提供文段:
****************

我們經常需要將管道存儲到磁盤以供下次使用。在Spark1.6中，模型導入導出功能新添了管道接口，支持大多數轉換器。請到算法接口文檔查看是否支持存儲和讀入。

代碼示例

下面給出上述討論功能的代碼示例：

估計器、轉換器和Param示例：

Scala:

[plain]view plain copy
import org.apache.spark.ml.classification.LogisticRegression  
import org.apache.spark.ml.linalg.{Vector, Vectors}  
import org.apache.spark.ml.param.ParamMap  
import org.apache.spark.sql.Row  
  
// Prepare training data from a list of (label, features) tuples.  
val training = spark.createDataFrame(Seq(  
  (1.0, Vectors.dense(0.0, 1.1, 0.1)),  
  (0.0, Vectors.dense(2.0, 1.0, -1.0)),  
  (0.0, Vectors.dense(2.0, 1.3, 1.0)),  
  (1.0, Vectors.dense(0.0, 1.2, -0.5))  
)).toDF("label", "features")  
  
// Create a LogisticRegression instance. This instance is an Estimator.  
val lr = new LogisticRegression()  
// Print out the parameters, documentation, and any default values.  
println("LogisticRegression parameters:\n" + lr.explainParams() + "\n")  
  
// We may set parameters using setter methods.  
lr.setMaxIter(10)  
  .setRegParam(0.01)

****************

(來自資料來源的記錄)

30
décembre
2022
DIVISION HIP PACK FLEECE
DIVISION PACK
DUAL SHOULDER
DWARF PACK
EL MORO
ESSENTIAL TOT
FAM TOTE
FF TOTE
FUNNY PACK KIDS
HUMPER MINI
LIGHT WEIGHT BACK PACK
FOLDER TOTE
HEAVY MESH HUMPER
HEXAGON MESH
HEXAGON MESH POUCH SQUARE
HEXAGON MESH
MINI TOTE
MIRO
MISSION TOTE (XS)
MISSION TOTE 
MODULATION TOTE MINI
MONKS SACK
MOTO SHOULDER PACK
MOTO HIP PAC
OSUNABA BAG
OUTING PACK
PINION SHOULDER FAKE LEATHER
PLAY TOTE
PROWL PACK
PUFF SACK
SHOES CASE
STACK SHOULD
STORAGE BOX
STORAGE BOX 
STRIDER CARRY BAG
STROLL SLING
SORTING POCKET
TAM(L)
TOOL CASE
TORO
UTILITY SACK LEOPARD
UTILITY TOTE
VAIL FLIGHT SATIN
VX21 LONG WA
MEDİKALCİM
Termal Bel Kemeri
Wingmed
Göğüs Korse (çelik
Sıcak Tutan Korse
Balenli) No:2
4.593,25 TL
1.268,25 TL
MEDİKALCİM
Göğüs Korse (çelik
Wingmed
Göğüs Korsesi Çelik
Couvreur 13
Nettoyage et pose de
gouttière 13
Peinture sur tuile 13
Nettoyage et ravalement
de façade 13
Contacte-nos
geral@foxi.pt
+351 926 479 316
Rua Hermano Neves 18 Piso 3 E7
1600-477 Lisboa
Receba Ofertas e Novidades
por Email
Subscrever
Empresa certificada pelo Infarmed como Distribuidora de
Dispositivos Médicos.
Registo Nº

****************

練習目標: 在關於Spark管道的文段中，Scala代碼的import語句引入了哪些名稱？請全部列出。

參考答案: LogisticRegression、Vector、Vectors、ParamMap、Row